On Wed, 2 Jan 2002, Robert Davies wrote:
> serial console would help
<quote type="enemyOfTheState">It's already done</quote>
> especially if you can log the panic's into a
> logfile on another machine linked by serial cable.
That's generally the idea. What's more important though is that these
things should happen at night when they won't affect normal activities.
I'm in the office now as it happens, running a few tests, etc.
> I've seen similar sounding problems, when a developer played with modperl on
> a production web server (I was away on holiday)
This is also running apache with a few modules like modperl however the
point is, it's a vm bug isn't it. I'm (excuse language) fucking pissed off
that they haven't sorted this out by now, sure I'm hardly one to talk
because you don't see me doing it but someone should have done it :-)
> basically the Linux VM folds under really heavy abuse
This I knew. I've turned off swap for tonight's tests to see if that
helps.

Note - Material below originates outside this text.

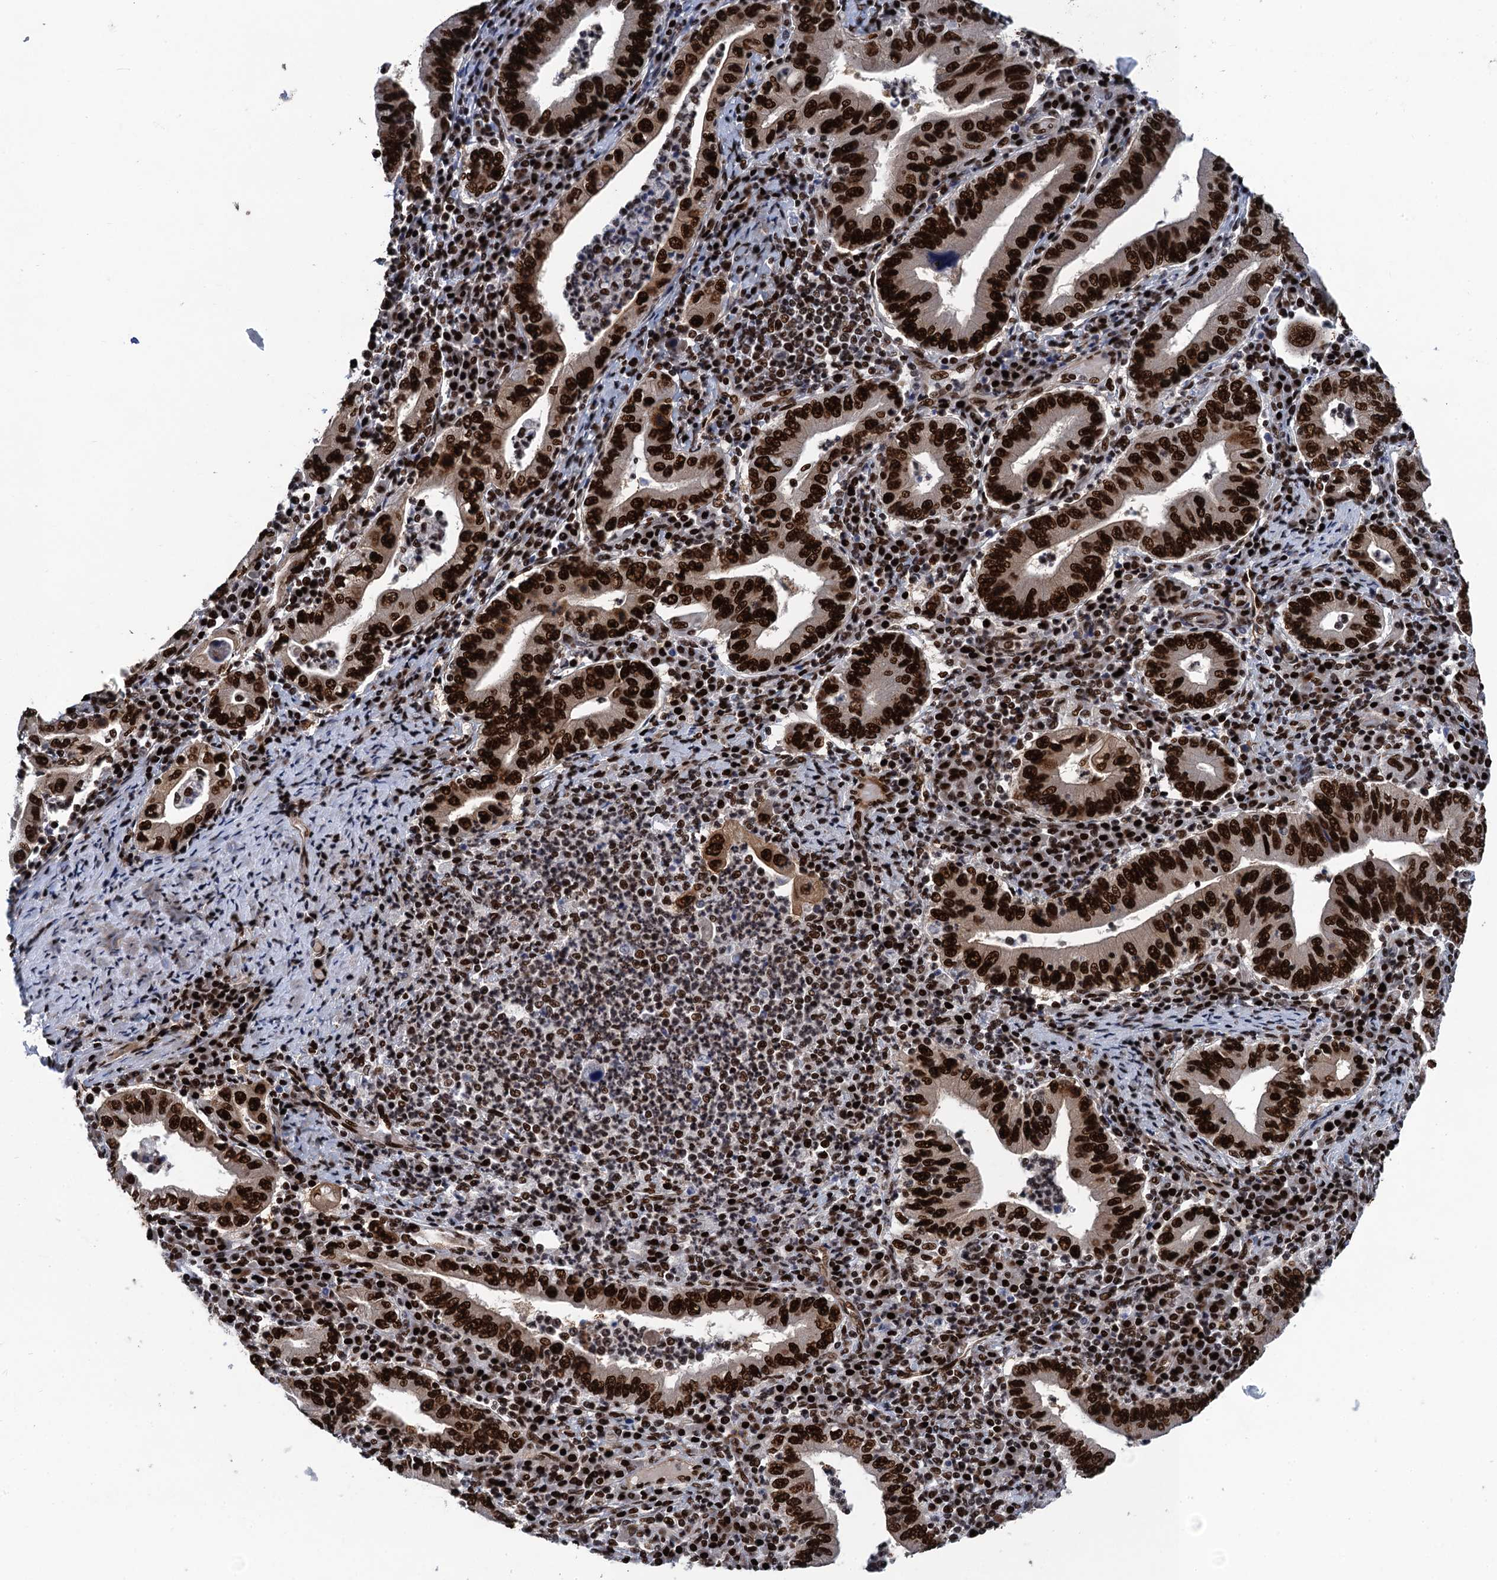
{"staining": {"intensity": "strong", "quantity": ">75%", "location": "nuclear"}, "tissue": "stomach cancer", "cell_type": "Tumor cells", "image_type": "cancer", "snomed": [{"axis": "morphology", "description": "Normal tissue, NOS"}, {"axis": "morphology", "description": "Adenocarcinoma, NOS"}, {"axis": "topography", "description": "Esophagus"}, {"axis": "topography", "description": "Stomach, upper"}, {"axis": "topography", "description": "Peripheral nerve tissue"}], "caption": "Human stomach adenocarcinoma stained with a brown dye exhibits strong nuclear positive staining in about >75% of tumor cells.", "gene": "PPP4R1", "patient": {"sex": "male", "age": 62}}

Problem is getting more than 1.5GB of RAM into a machine which
can't take any more than its already got :)
> which is why they consider a VM similar to FreeBSD's in 2.5/2.6.
Or just like 2.2. I can run said Java program and let it allocate numerous
GB of memory (said box has 1.5GB RAM and 14.5GB swap - yes I know that's
a little excessive) on its new 2.2.20 based production server just fine.
It doesn't need to run fast as it's only handling dishing out processing
blocks and piecing them back together but when we do a run of the Notting
Hill area then it's nice to actually processes all the map data :)
> On those 3Com cards, I've seen problems in past
As have I, discounted as you say, because it was still responsive
initially and also said card was not likely to be under too much strain.
> where an interface drops out, and needs an ifconfig down & up
...like my old firewall in Hall last year, though that was eventually
partially attributed to Nottingam having given me a fucked port...
> But it doesn't sound like that one, from your ssh response.
It's not, IMO.
> Perhaps you'ld consider using a remote logging server
That's "in progress".
> and have syslog over net, to get access to more info?
Yes however this often happens very quickly so I seriously doubt many
useful syslogs from it :(
> You could perhaps put in some cron jobs, doing things like ps auxwww to
> a log file every minute, and or use logger(1) in your places scripts to
> record what's going on when the problems are triggered.
I had process accounting running and a few others, and there is a watchdog
too but these all don't really solve the problem :)
> Have fun, but you know what you say to your luser's when they report
> problems, without copy/pasting error messages or showing you log files :)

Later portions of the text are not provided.